Overigens kan ook deze klacht met betrekking tot het ontbreken van perceel 1 niet slagen, aangezien door het oordeel van het hof dat dat perceel geen deel uitmaakt van de overeenkomst, geen plaats is voor ontbinding van de overeenkomst aangaande dat perceel. Het hof heeft aangenomen dat de tussen partijen gesloten obligatoire overeenkomst slechts betrekking heeft op de percelen [0001]/2, 5 en 7. De leveringsakte is op grond van die overeenkomst opgesteld en bevat onder meer de betreffende bepaling omtrent de grootte van het perceel zoals dat na kadastrale uitmeting zal blijken. Het hof heeft op basis van die bepaling geoordeeld dat de gebleken grootte van de percelen - volgens het hof, blijkens zijn overweging die voorafgaat aan de hier bestreden overweging, wel 'een zo aanmerkelijk verschil in oppervlakte' - een volledige ontbinding van de koopovereenkomst echter niet rechtvaardigt, omdat het verschil in oppervlakte naar het kennelijke oordeel van het hof ook weer niet een zodanige tekortkoming betreft(5). Het oordeel dat een volledige ontbinding van de koopovereenkomst niet op zijn plaats is vanwege de geleverde oppervlakte die in de plaats treedt van de afgesproken oppervlakte, geeft geen blijk van een onjuiste rechtsopvatting en is zozeer verweven met waarderingen van feitelijke aard dat het in cassatie verder niet op juistheid kan worden getoetst. Het is evenmin onbegrijpelijk.

4.23. Onderdeel 1.11 keert zich tegen de slotzin in rov. 2.6.3, waarin het hof heeft overwogen dat [eiser] weliswaar heeft gerept over terugbetaling van ten minste een bedrag van ƒ 700.480,-, maar dat 'hij terzake niet een duidelijk petitum heeft geformuleerd', waardoor dit of een ander bedrag gebaseerd op herberekening van de koopprijs niet kan worden toegewezen. Het onderdeel klaagt dat het hof met dit oordeel blijk heeft gegeven van een onjuiste rechtsopvatting, omdat het te hoge eisen stelt aan de inrichting van een (subsidiaire) vordering in hoger beroep. Daarbij wijst [eiser] op nr. 17.2 van zijn MvG, waarin hij heeft gevorderd dat wanneer wanprestatie dan wel dwaling of misleiding niet een gehele ontbinding rechtvaardigt, de overeenkomst partieel dient te worden ontbonden ten aanzien van perceel 1, waarbij hij heeft aangetekend dat de prijs die hij daarvoor heeft betaald ƒ 700.480,- bedraagt. [Verweerster 1] zou gehouden zijn om tenminste dit bedrag te voldoen, voor zover er geen sprake is van een gehele ontbinding.
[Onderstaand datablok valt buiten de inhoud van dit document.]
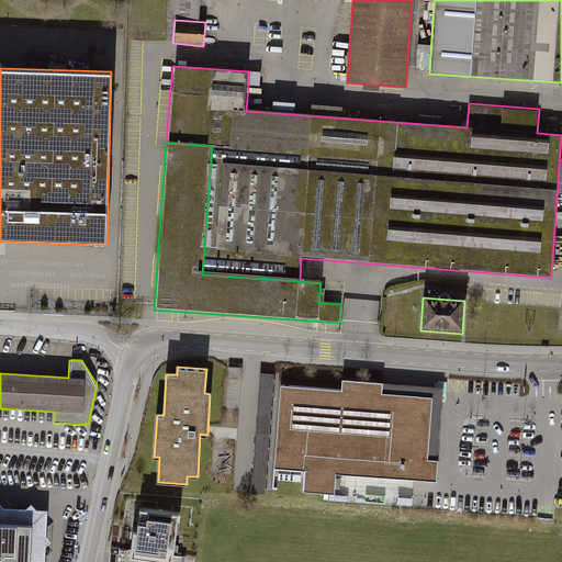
[(340,386),(281,383),(276,467),(304,468),(302,489),(324,490),(333,491),(335,472),(414,478),(436,479),(437,459),(427,458),(431,394),(382,391),(383,380),(341,377),(340,386)]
4.24. De vraag of al dan niet een duidelijk petitum is geformuleerd, dat toewijzing van de vorderingen rechtvaardigt, berust op de uitleg van de gedingstukken, die in verband met de feitelijke aard ervan niet op juistheid kan worden getoetst. In het onderdeel valt m.i. intussen een klacht te lezen die betrekking heeft op het leerstuk van 'toewijzing van het mindere terwijl het meerdere is gevorderd'. Kern van dit jurisprudentiële leerstuk is dat in een geval waarin uit hoofde van een overeenkomst van geldlening een zeker bedrag wordt gevorderd, de rechter ervan dient uit te gaan dat in hetgeen op grondslag van de overeenkomst gevorderd is - in verband met de mogelijkheid dat de vordering niet voor volledige toewijzing vatbaar zal blijken - een vordering tot een lager bedrag besloten ligt, voor zover ook deze vordering redelijkerwijs op die grondslag kan worden gebaseerd(6).

4.25. Dit leerstuk is niet beperkt tot vorderingen tot schadevergoeding en andere geldvorderingen, maar is ook daarbuiten van toepassing. In een geval waarin een gevorderde voorziening ter voorkoming van burengerucht als te vergaand niet kon worden toegewezen, lag naar het oordeel van de Hoge Raad een minder verstrekkende voorziening wel in de rede(7). In een ander geval stond het het hof vrij de verklaring voor recht dat terugvordering van bepaalde bedragen onrechtmatig is niet voor toewijzing vatbaar te achten, maar wel het daarin begrepen mindere: een verklaring voor recht dat het recht tot terugvordering was verwerkt(8). In beginsel zal ook de algehele ontbinding als het meerdere de gedeeltelijke ontbinding als het mindere omvatten(9).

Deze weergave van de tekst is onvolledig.